PROMPT ▸
Without including any pictures, write out all the records word for word.

Stored data entries
---------------

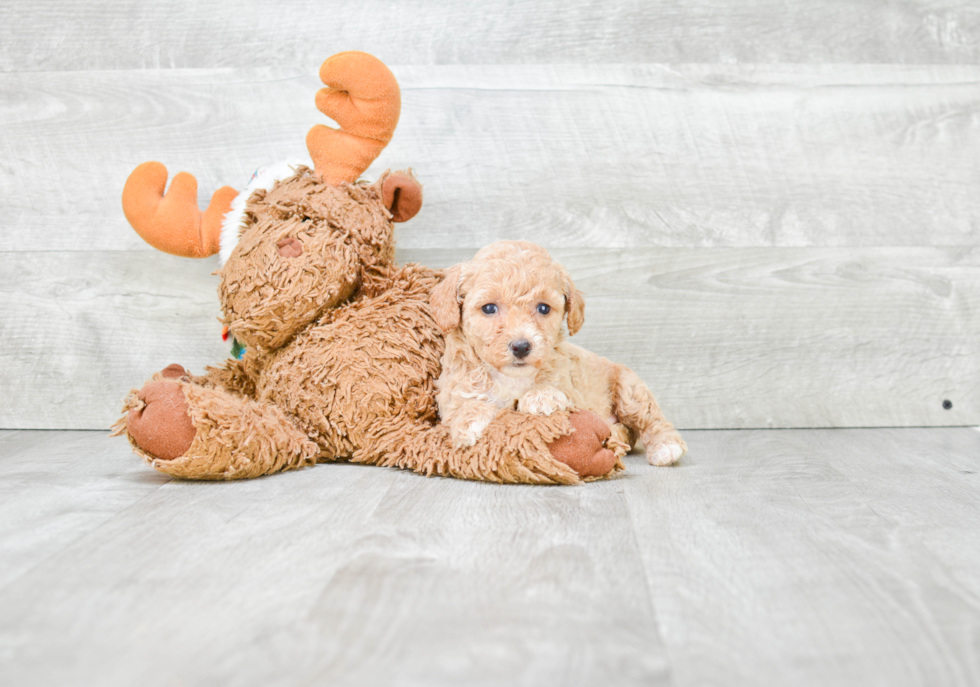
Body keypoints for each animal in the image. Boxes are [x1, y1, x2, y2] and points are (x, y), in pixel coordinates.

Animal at [428, 241, 688, 468]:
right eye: (489, 308)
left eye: (543, 308)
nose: (521, 346)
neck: (511, 377)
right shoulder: (453, 389)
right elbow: (463, 403)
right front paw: (469, 420)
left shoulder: (573, 391)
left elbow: (554, 391)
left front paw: (541, 397)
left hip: (629, 389)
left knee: (651, 419)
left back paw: (665, 446)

---------------

RESULT FOR THIS EXERCISE ▸
Body keypoints for each animal in the image. Boxes are [x1, y1, x2, y2] and points are (x, y), in pixel coordinates.

Animal at [428, 241, 688, 468]:
right eye: (489, 308)
left eye: (543, 308)
nose: (521, 346)
neck: (511, 377)
right shoulder: (453, 389)
right elbow: (463, 403)
right front paw: (469, 420)
left shoulder: (573, 391)
left elbow: (554, 391)
left front paw: (541, 397)
left hip: (629, 389)
left knee: (651, 419)
left back paw: (665, 446)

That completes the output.